What Snyder started wondering, based on both natural and injury-induced brain function, was whether these fantastic creative and mathematical skills were latent in all of us, but appeared only in a very few people because the parts of their brains that would normally block the skills weren’t working.

So Snyder tested his idea by … applying magnets to the left sides of people’s brains to see if they would temporarily become savants.

“Snyder’s ideas sound very New Age. That is why people are skeptical,” said eminent neuroscientist V.S. Ramachandran, head of the Center for Brain and Cognition at the University of California-San Diego, in the February 2002 issue of Discovery. “I have a more open mind than most of my colleagues simply because I have seen [sudden-onset savant cases] happen.”        

Snyder wanted to see if the magnets would temporarily deactivate a particular brain area and so allow people to more accurately guess the number of objects in a large group.

Apparently, it worked.
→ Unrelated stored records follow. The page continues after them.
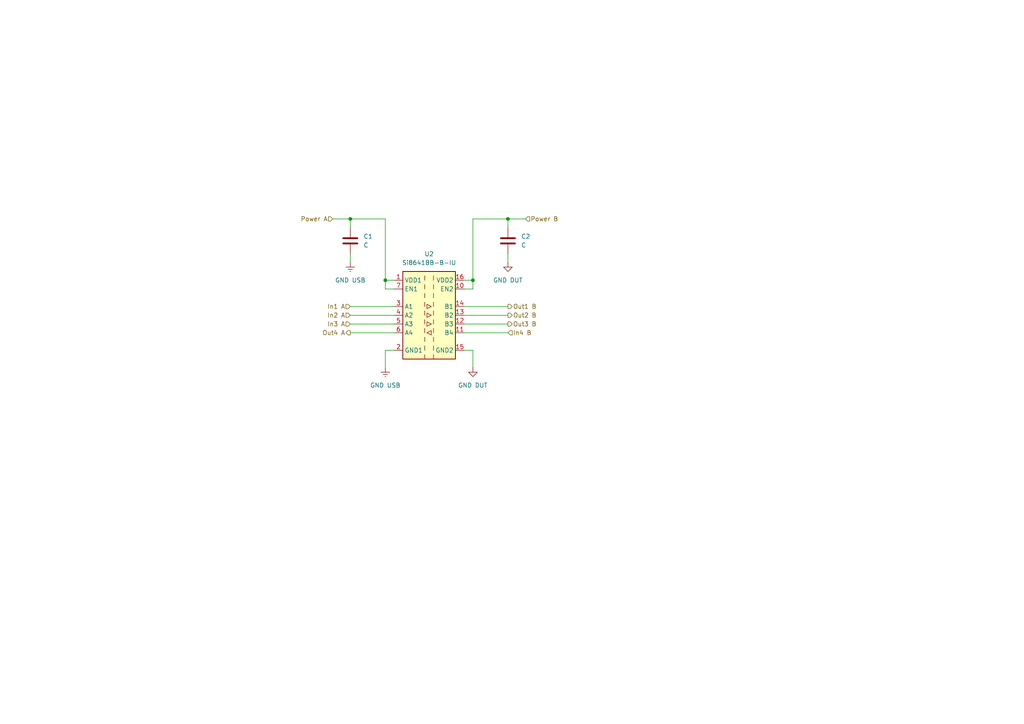
<source format=kicad_sch>
(kicad_sch
	(version 20231120)
	(generator "eeschema")
	(generator_version "8.0")
	(uuid "96ff280c-acfa-4c55-9f84-a5b8442c3235")
	(paper "A4")
	
	(junction
		(at 137.16 81.28)
		(diameter 0)
		(color 0 0 0 0)
		(uuid "2d04b789-36dc-471e-a944-de73fe90ea42")
	)
	(junction
		(at 147.32 63.5)
		(diameter 0)
		(color 0 0 0 0)
		(uuid "37995617-c9f2-4f6c-aaed-b111d0efbb78")
	)
	(junction
		(at 111.76 81.28)
		(diameter 0)
		(color 0 0 0 0)
		(uuid "d8f46a4d-0876-4166-aa90-5b2d26f75a4c")
	)
	(junction
		(at 101.6 63.5)
		(diameter 0)
		(color 0 0 0 0)
		(uuid "e87d4cac-8ace-434f-8f76-93b3b896b555")
	)
	(wire
		(pts
			(xy 152.4 63.5) (xy 147.32 63.5)
		)
		(stroke
			(width 0)
			(type default)
		)
		(uuid "04d28fb3-194b-430a-b524-34b277e15d50")
	)
	(wire
		(pts
			(xy 147.32 88.9) (xy 134.62 88.9)
		)
		(stroke
			(width 0)
			(type default)
		)
		(uuid "124a3461-bd6f-4157-9dd2-1bcab4bb475d")
	)
	(wire
		(pts
			(xy 147.32 73.66) (xy 147.32 76.2)
		)
		(stroke
			(width 0)
			(type default)
		)
		(uuid "173284dc-16b7-4e96-8c57-dfb1bc5d313d")
	)
	(wire
		(pts
			(xy 147.32 63.5) (xy 147.32 66.04)
		)
		(stroke
			(width 0)
			(type default)
		)
		(uuid "17ba79ac-039d-4f8b-b6e3-b072156155a1")
	)
	(wire
		(pts
			(xy 101.6 93.98) (xy 114.3 93.98)
		)
		(stroke
			(width 0)
			(type default)
		)
		(uuid "1c74c166-a421-4cf4-8783-15494b3bd1dd")
	)
	(wire
		(pts
			(xy 147.32 96.52) (xy 134.62 96.52)
		)
		(stroke
			(width 0)
			(type default)
		)
		(uuid "209e73c2-3d7c-4b47-9c1a-d38a8cf6ddbe")
	)
	(wire
		(pts
			(xy 111.76 81.28) (xy 111.76 83.82)
		)
		(stroke
			(width 0)
			(type default)
		)
		(uuid "288c1333-c566-4520-b11f-2c998d52712e")
	)
	(wire
		(pts
			(xy 134.62 83.82) (xy 137.16 83.82)
		)
		(stroke
			(width 0)
			(type default)
		)
		(uuid "295e3f20-27fc-42e8-acce-a8d78d25c255")
	)
	(wire
		(pts
			(xy 147.32 63.5) (xy 137.16 63.5)
		)
		(stroke
			(width 0)
			(type default)
		)
		(uuid "35c8f1c2-c0be-432f-b697-edc578855bc7")
	)
	(wire
		(pts
			(xy 111.76 81.28) (xy 114.3 81.28)
		)
		(stroke
			(width 0)
			(type default)
		)
		(uuid "4af5b8e6-06be-462b-b35b-0966f2dac439")
	)
	(wire
		(pts
			(xy 134.62 101.6) (xy 137.16 101.6)
		)
		(stroke
			(width 0)
			(type default)
		)
		(uuid "541a850e-bad3-4e11-8640-1951dcf11ab4")
	)
	(wire
		(pts
			(xy 111.76 63.5) (xy 111.76 81.28)
		)
		(stroke
			(width 0)
			(type default)
		)
		(uuid "65e56201-daa5-4999-a0c7-7710cbfe86f8")
	)
	(wire
		(pts
			(xy 96.52 63.5) (xy 101.6 63.5)
		)
		(stroke
			(width 0)
			(type default)
		)
		(uuid "66c2c6d0-f3cf-49d5-bef4-58be759695dc")
	)
	(wire
		(pts
			(xy 147.32 93.98) (xy 134.62 93.98)
		)
		(stroke
			(width 0)
			(type default)
		)
		(uuid "6e06bebc-5629-41b7-86c8-9e211c13878a")
	)
	(wire
		(pts
			(xy 101.6 88.9) (xy 114.3 88.9)
		)
		(stroke
			(width 0)
			(type default)
		)
		(uuid "81336cf6-0ade-4f9e-adaa-0814b77681b0")
	)
	(wire
		(pts
			(xy 111.76 101.6) (xy 111.76 106.68)
		)
		(stroke
			(width 0)
			(type default)
		)
		(uuid "83ec71b7-10b1-45fd-9ffc-2ddf0bc97834")
	)
	(wire
		(pts
			(xy 147.32 91.44) (xy 134.62 91.44)
		)
		(stroke
			(width 0)
			(type default)
		)
		(uuid "88bf1bea-0dc1-45b9-a1de-6e96e3cc89a0")
	)
	(wire
		(pts
			(xy 137.16 63.5) (xy 137.16 81.28)
		)
		(stroke
			(width 0)
			(type default)
		)
		(uuid "9defabd7-9bf0-4234-be97-33824d92fc23")
	)
	(wire
		(pts
			(xy 137.16 81.28) (xy 134.62 81.28)
		)
		(stroke
			(width 0)
			(type default)
		)
		(uuid "a20599d1-f5f6-436f-b63c-4069e4a5bf71")
	)
	(wire
		(pts
			(xy 137.16 81.28) (xy 137.16 83.82)
		)
		(stroke
			(width 0)
			(type default)
		)
		(uuid "a20e46f5-1bbe-4707-964f-a02309fe7ca0")
	)
	(wire
		(pts
			(xy 137.16 101.6) (xy 137.16 106.68)
		)
		(stroke
			(width 0)
			(type default)
		)
		(uuid "a9017a7c-d625-47b6-9968-36d865c58f0e")
	)
	(wire
		(pts
			(xy 114.3 83.82) (xy 111.76 83.82)
		)
		(stroke
			(width 0)
			(type default)
		)
		(uuid "cba6cb14-6731-4ecd-92c2-328e729380a0")
	)
	(wire
		(pts
			(xy 101.6 63.5) (xy 111.76 63.5)
		)
		(stroke
			(width 0)
			(type default)
		)
		(uuid "cbe3f0b0-58f8-4f9d-9712-e951f791baa0")
	)
	(wire
		(pts
			(xy 101.6 96.52) (xy 114.3 96.52)
		)
		(stroke
			(width 0)
			(type default)
		)
		(uuid "d6fcf36d-a157-45cd-a7e5-39fa75df142d")
	)
	(wire
		(pts
			(xy 101.6 63.5) (xy 101.6 66.04)
		)
		(stroke
			(width 0)
			(type default)
		)
		(uuid "e55311f4-957c-421a-9158-a4c27415f73f")
	)
	(wire
		(pts
			(xy 114.3 101.6) (xy 111.76 101.6)
		)
		(stroke
			(width 0)
			(type default)
		)
		(uuid "e83d2d22-e4ba-43e5-9841-d9c44ae94b66")
	)
	(wire
		(pts
			(xy 101.6 73.66) (xy 101.6 76.2)
		)
		(stroke
			(width 0)
			(type default)
		)
		(uuid "e9ee1f58-dfe5-499c-b943-67b02797338e")
	)
	(wire
		(pts
			(xy 101.6 91.44) (xy 114.3 91.44)
		)
		(stroke
			(width 0)
			(type default)
		)
		(uuid "ee4ab8ea-4cd0-4596-b712-42295515e7e1")
	)
	(hierarchical_label "Out4 A"
		(shape output)
		(at 101.6 96.52 180)
		(fields_autoplaced yes)
		(effects
			(font
				(size 1.27 1.27)
			)
			(justify right)
		)
		(uuid "00e93cdb-5f5d-4733-9014-7dd558672da9")
	)
	(hierarchical_label "Out3 B"
		(shape output)
		(at 147.32 93.98 0)
		(fields_autoplaced yes)
		(effects
			(font
				(size 1.27 1.27)
			)
			(justify left)
		)
		(uuid "0789d774-4fb7-4d97-a1c0-9e8801950d72")
	)
	(hierarchical_label "Out1 B"
		(shape output)
		(at 147.32 88.9 0)
		(fields_autoplaced yes)
		(effects
			(font
				(size 1.27 1.27)
			)
			(justify left)
		)
		(uuid "0f0d3161-31b9-4626-ac46-9d05ff302266")
	)
	(hierarchical_label "In4 B"
		(shape input)
		(at 147.32 96.52 0)
		(fields_autoplaced yes)
		(effects
			(font
				(size 1.27 1.27)
			)
			(justify left)
		)
		(uuid "204fe62b-acac-40f3-a643-db86899ba62f")
	)
	(hierarchical_label "In2 A"
		(shape input)
		(at 101.6 91.44 180)
		(fields_autoplaced yes)
		(effects
			(font
				(size 1.27 1.27)
			)
			(justify right)
		)
		(uuid "5da65ae7-99ff-4bdb-9cbc-523b84cb0ace")
	)
	(hierarchical_label "In3 A"
		(shape input)
		(at 101.6 93.98 180)
		(fields_autoplaced yes)
		(effects
			(font
				(size 1.27 1.27)
			)
			(justify right)
		)
		(uuid "80b8010b-3dcd-4bdd-b9c9-cc918c805e1c")
	)
	(hierarchical_label "In1 A"
		(shape input)
		(at 101.6 88.9 180)
		(fields_autoplaced yes)
		(effects
			(font
				(size 1.27 1.27)
			)
			(justify right)
		)
		(uuid "8b2632b3-9058-4767-9daa-20a70b595b83")
	)
	(hierarchical_label "Power B"
		(shape input)
		(at 152.4 63.5 0)
		(fields_autoplaced yes)
		(effects
			(font
				(size 1.27 1.27)
			)
			(justify left)
		)
		(uuid "8f436dfc-2585-4ed4-a157-dae395042fb1")
	)
	(hierarchical_label "Power A"
		(shape input)
		(at 96.52 63.5 180)
		(fields_autoplaced yes)
		(effects
			(font
				(size 1.27 1.27)
			)
			(justify right)
		)
		(uuid "ab6ceeab-e1b4-40b7-8b02-84103aadb46d")
	)
	(hierarchical_label "Out2 B"
		(shape output)
		(at 147.32 91.44 0)
		(fields_autoplaced yes)
		(effects
			(font
				(size 1.27 1.27)
			)
			(justify left)
		)
		(uuid "ec2ed7b7-a9bf-48e4-83dd-5ab068f66a91")
	)
	(symbol
		(lib_id "power:Earth")
		(at 111.76 106.68 0)
		(unit 1)
		(exclude_from_sim no)
		(in_bom yes)
		(on_board yes)
		(dnp no)
		(fields_autoplaced yes)
		(uuid "102a7c60-23a2-4cef-bf96-1b01769cc090")
		(property "Reference" "#PWR010"
			(at 111.76 113.03 0)
			(effects
				(font
					(size 1.27 1.27)
				)
				(hide yes)
			)
		)
		(property "Value" "GND USB"
			(at 111.76 111.76 0)
			(effects
				(font
					(size 1.27 1.27)
				)
			)
		)
		(property "Footprint" ""
			(at 111.76 106.68 0)
			(effects
				(font
					(size 1.27 1.27)
				)
				(hide yes)
			)
		)
		(property "Datasheet" "~"
			(at 111.76 106.68 0)
			(effects
				(font
					(size 1.27 1.27)
				)
				(hide yes)
			)
		)
		(property "Description" "Power symbol creates a global label with name \"Earth\""
			(at 111.76 106.68 0)
			(effects
				(font
					(size 1.27 1.27)
				)
				(hide yes)
			)
		)
		(pin "1"
			(uuid "e66c5e32-36d9-4c3a-8ba9-072635d7ae00")
		)
		(instances
			(project "Isolated Com Port"
				(path "/736fe05f-3e80-4c58-a4b9-c0a7b5ae4e97/2bf4cea1-1398-4e51-b092-f0619f1c193c"
					(reference "#PWR010")
					(unit 1)
				)
			)
		)
	)
	(symbol
		(lib_id "Device:C")
		(at 101.6 69.85 0)
		(unit 1)
		(exclude_from_sim no)
		(in_bom yes)
		(on_board yes)
		(dnp no)
		(fields_autoplaced yes)
		(uuid "1e76bbd5-dde3-43ea-9732-df23e806ac01")
		(property "Reference" "C1"
			(at 105.41 68.5799 0)
			(effects
				(font
					(size 1.27 1.27)
				)
				(justify left)
			)
		)
		(property "Value" "C"
			(at 105.41 71.1199 0)
			(effects
				(font
					(size 1.27 1.27)
				)
				(justify left)
			)
		)
		(property "Footprint" ""
			(at 102.5652 73.66 0)
			(effects
				(font
					(size 1.27 1.27)
				)
				(hide yes)
			)
		)
		(property "Datasheet" "~"
			(at 101.6 69.85 0)
			(effects
				(font
					(size 1.27 1.27)
				)
				(hide yes)
			)
		)
		(property "Description" "Unpolarized capacitor"
			(at 101.6 69.85 0)
			(effects
				(font
					(size 1.27 1.27)
				)
				(hide yes)
			)
		)
		(pin "2"
			(uuid "6f86067f-3f73-44be-8b7e-de556b8a2bef")
		)
		(pin "1"
			(uuid "3df3a526-ce5f-4d33-8834-eaece658ffc5")
		)
		(instances
			(project "Isolated Com Port"
				(path "/736fe05f-3e80-4c58-a4b9-c0a7b5ae4e97/2bf4cea1-1398-4e51-b092-f0619f1c193c"
					(reference "C1")
					(unit 1)
				)
			)
		)
	)
	(symbol
		(lib_id "power:GND")
		(at 147.32 76.2 0)
		(unit 1)
		(exclude_from_sim no)
		(in_bom yes)
		(on_board yes)
		(dnp no)
		(fields_autoplaced yes)
		(uuid "23baf64a-9480-4b14-aaa9-99e9a198a4f2")
		(property "Reference" "#PWR012"
			(at 147.32 82.55 0)
			(effects
				(font
					(size 1.27 1.27)
				)
				(hide yes)
			)
		)
		(property "Value" "GND DUT"
			(at 147.32 81.28 0)
			(effects
				(font
					(size 1.27 1.27)
				)
			)
		)
		(property "Footprint" ""
			(at 147.32 76.2 0)
			(effects
				(font
					(size 1.27 1.27)
				)
				(hide yes)
			)
		)
		(property "Datasheet" ""
			(at 147.32 76.2 0)
			(effects
				(font
					(size 1.27 1.27)
				)
				(hide yes)
			)
		)
		(property "Description" "Power symbol creates a global label with name \"GND\" , ground"
			(at 147.32 76.2 0)
			(effects
				(font
					(size 1.27 1.27)
				)
				(hide yes)
			)
		)
		(pin "1"
			(uuid "771679b8-0e0c-4902-b333-191ab904c7fe")
		)
		(instances
			(project "Isolated Com Port"
				(path "/736fe05f-3e80-4c58-a4b9-c0a7b5ae4e97/2bf4cea1-1398-4e51-b092-f0619f1c193c"
					(reference "#PWR012")
					(unit 1)
				)
			)
		)
	)
	(symbol
		(lib_id "Device:C")
		(at 147.32 69.85 0)
		(unit 1)
		(exclude_from_sim no)
		(in_bom yes)
		(on_board yes)
		(dnp no)
		(fields_autoplaced yes)
		(uuid "5991b11a-8b79-411d-9421-8747bcc9fcfe")
		(property "Reference" "C2"
			(at 151.13 68.5799 0)
			(effects
				(font
					(size 1.27 1.27)
				)
				(justify left)
			)
		)
		(property "Value" "C"
			(at 151.13 71.1199 0)
			(effects
				(font
					(size 1.27 1.27)
				)
				(justify left)
			)
		)
		(property "Footprint" ""
			(at 148.2852 73.66 0)
			(effects
				(font
					(size 1.27 1.27)
				)
				(hide yes)
			)
		)
		(property "Datasheet" "~"
			(at 147.32 69.85 0)
			(effects
				(font
					(size 1.27 1.27)
				)
				(hide yes)
			)
		)
		(property "Description" "Unpolarized capacitor"
			(at 147.32 69.85 0)
			(effects
				(font
					(size 1.27 1.27)
				)
				(hide yes)
			)
		)
		(pin "2"
			(uuid "6f86067f-3f73-44be-8b7e-de556b8a2bf0")
		)
		(pin "1"
			(uuid "3df3a526-ce5f-4d33-8834-eaece658ffc6")
		)
		(instances
			(project "Isolated Com Port"
				(path "/736fe05f-3e80-4c58-a4b9-c0a7b5ae4e97/2bf4cea1-1398-4e51-b092-f0619f1c193c"
					(reference "C2")
					(unit 1)
				)
			)
		)
	)
	(symbol
		(lib_id "power:Earth")
		(at 101.6 76.2 0)
		(unit 1)
		(exclude_from_sim no)
		(in_bom yes)
		(on_board yes)
		(dnp no)
		(fields_autoplaced yes)
		(uuid "7f538754-9d6d-4195-9ed9-9788f886dc58")
		(property "Reference" "#PWR011"
			(at 101.6 82.55 0)
			(effects
				(font
					(size 1.27 1.27)
				)
				(hide yes)
			)
		)
		(property "Value" "GND USB"
			(at 101.6 81.28 0)
			(effects
				(font
					(size 1.27 1.27)
				)
			)
		)
		(property "Footprint" ""
			(at 101.6 76.2 0)
			(effects
				(font
					(size 1.27 1.27)
				)
				(hide yes)
			)
		)
		(property "Datasheet" "~"
			(at 101.6 76.2 0)
			(effects
				(font
					(size 1.27 1.27)
				)
				(hide yes)
			)
		)
		(property "Description" "Power symbol creates a global label with name \"Earth\""
			(at 101.6 76.2 0)
			(effects
				(font
					(size 1.27 1.27)
				)
				(hide yes)
			)
		)
		(pin "1"
			(uuid "7f3a2f3a-e23c-49e9-a664-cad2d128ad79")
		)
		(instances
			(project "Isolated Com Port"
				(path "/736fe05f-3e80-4c58-a4b9-c0a7b5ae4e97/2bf4cea1-1398-4e51-b092-f0619f1c193c"
					(reference "#PWR011")
					(unit 1)
				)
			)
		)
	)
	(symbol
		(lib_id "power:GND")
		(at 137.16 106.68 0)
		(unit 1)
		(exclude_from_sim no)
		(in_bom yes)
		(on_board yes)
		(dnp no)
		(fields_autoplaced yes)
		(uuid "b65debcb-4c67-44a3-9ef7-96fdb1f54fb3")
		(property "Reference" "#PWR09"
			(at 137.16 113.03 0)
			(effects
				(font
					(size 1.27 1.27)
				)
				(hide yes)
			)
		)
		(property "Value" "GND DUT"
			(at 137.16 111.76 0)
			(effects
				(font
					(size 1.27 1.27)
				)
			)
		)
		(property "Footprint" ""
			(at 137.16 106.68 0)
			(effects
				(font
					(size 1.27 1.27)
				)
				(hide yes)
			)
		)
		(property "Datasheet" ""
			(at 137.16 106.68 0)
			(effects
				(font
					(size 1.27 1.27)
				)
				(hide yes)
			)
		)
		(property "Description" "Power symbol creates a global label with name \"GND\" , ground"
			(at 137.16 106.68 0)
			(effects
				(font
					(size 1.27 1.27)
				)
				(hide yes)
			)
		)
		(pin "1"
			(uuid "2be3174c-da72-48fc-8dc9-76eed8a5559b")
		)
		(instances
			(project "Isolated Com Port"
				(path "/736fe05f-3e80-4c58-a4b9-c0a7b5ae4e97/2bf4cea1-1398-4e51-b092-f0619f1c193c"
					(reference "#PWR09")
					(unit 1)
				)
			)
		)
	)
	(symbol
		(lib_id "Isolator:Si8641BB-B-IU")
		(at 124.46 91.44 0)
		(unit 1)
		(exclude_from_sim no)
		(in_bom yes)
		(on_board yes)
		(dnp no)
		(fields_autoplaced yes)
		(uuid "f53a2eb5-e9c0-42b3-b1e8-f5c2f05bb474")
		(property "Reference" "U2"
			(at 124.46 73.66 0)
			(effects
				(font
					(size 1.27 1.27)
				)
			)
		)
		(property "Value" "Si8641BB-B-IU"
			(at 124.46 76.2 0)
			(effects
				(font
					(size 1.27 1.27)
				)
			)
		)
		(property "Footprint" "Package_SO:QSOP-16_3.9x4.9mm_P0.635mm"
			(at 124.46 105.41 0)
			(effects
				(font
					(size 1.27 1.27)
					(italic yes)
				)
				(hide yes)
			)
		)
		(property "Datasheet" "https://www.silabs.com/documents/public/data-sheets/si864x-datasheet.pdf"
			(at 124.46 81.28 0)
			(effects
				(font
					(size 1.27 1.27)
				)
				(hide yes)
			)
		)
		(property "Description" "Low-Power Quad-Channel Digital Isolator, 150Mbps, 2.5-5.5V, 2.5kV isolation, Fail-Safe Low, QSOP-16"
			(at 124.46 91.44 0)
			(effects
				(font
					(size 1.27 1.27)
				)
				(hide yes)
			)
		)
		(pin "1"
			(uuid "d3595129-19bb-47b4-b30f-e468c13346d1")
		)
		(pin "6"
			(uuid "8af69243-5a4b-44e4-aad1-007717ea3002")
		)
		(pin "12"
			(uuid "27a8e77a-e385-4555-ac35-012a56c63c19")
		)
		(pin "9"
			(uuid "ca593c74-b7dc-4896-ba90-978b84a39a81")
		)
		(pin "3"
			(uuid "2436c6fd-996f-457d-8abf-249925bea125")
		)
		(pin "4"
			(uuid "3c6f7339-8c85-4fe1-ad9b-07d60db012cd")
		)
		(pin "14"
			(uuid "9b29bc62-f89b-4aaf-8e59-30fc9255b3a7")
		)
		(pin "16"
			(uuid "71b2f9a6-fd91-4885-ace2-2f0980ff9303")
		)
		(pin "2"
			(uuid "31241b92-dcbb-40f1-941b-2b9bf0eb2fa3")
		)
		(pin "13"
			(uuid "45d5107a-3437-4397-8a1a-6afa6d46526c")
		)
		(pin "5"
			(uuid "a05f0325-4e40-424d-8210-57b612ec41e0")
		)
		(pin "7"
			(uuid "b27d8666-cb5f-4ff1-bda5-f6f21e70d610")
		)
		(pin "8"
			(uuid "9b86634e-1a94-485e-a072-647ff877f51f")
		)
		(pin "15"
			(uuid "e77e96ab-b2a5-4046-b6d1-09577e3de798")
		)
		(pin "11"
			(uuid "70811ded-473c-4dde-896c-d88904c1788d")
		)
		(pin "10"
			(uuid "245edf66-ffa2-417f-9938-bb7c2d033c14")
		)
		(instances
			(project "Isolated Com Port"
				(path "/736fe05f-3e80-4c58-a4b9-c0a7b5ae4e97/2bf4cea1-1398-4e51-b092-f0619f1c193c"
					(reference "U2")
					(unit 1)
				)
			)
		)
	)
)

</source>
Since then, Snyder has been making a career out of  the idea that more of us could become what he calls creative “champions” by tapping our inner savants. He’s written a book called ”What Makes a Champion!” about the success secrets of highly accomplished people, held huge celebrity-laden “champion” events – billed as the Olympic Mind Games – before the 2000 and 2008 Olympics in Sydney and Beijing,  and become a fixture on the celebrity circuit, a one-odd-man media phenomenon touting a discovery that sounds about as believable as cold fusion. Or Uri Geller’s bent spoons.

Now, is this good or bad for creativity?

Creativity needs real champions. But while Snyder’s professional credentials ought to silence all cynics, his magical magnets and apparent self-obsession practically hand those cynics lie detectors and public-address systems.

I guess if his discovery ends up making us all geniuses, no one will care how flamboyantly shallow Snyder’s public persona seems. In the meantime, he seems to be enjoying the aviary.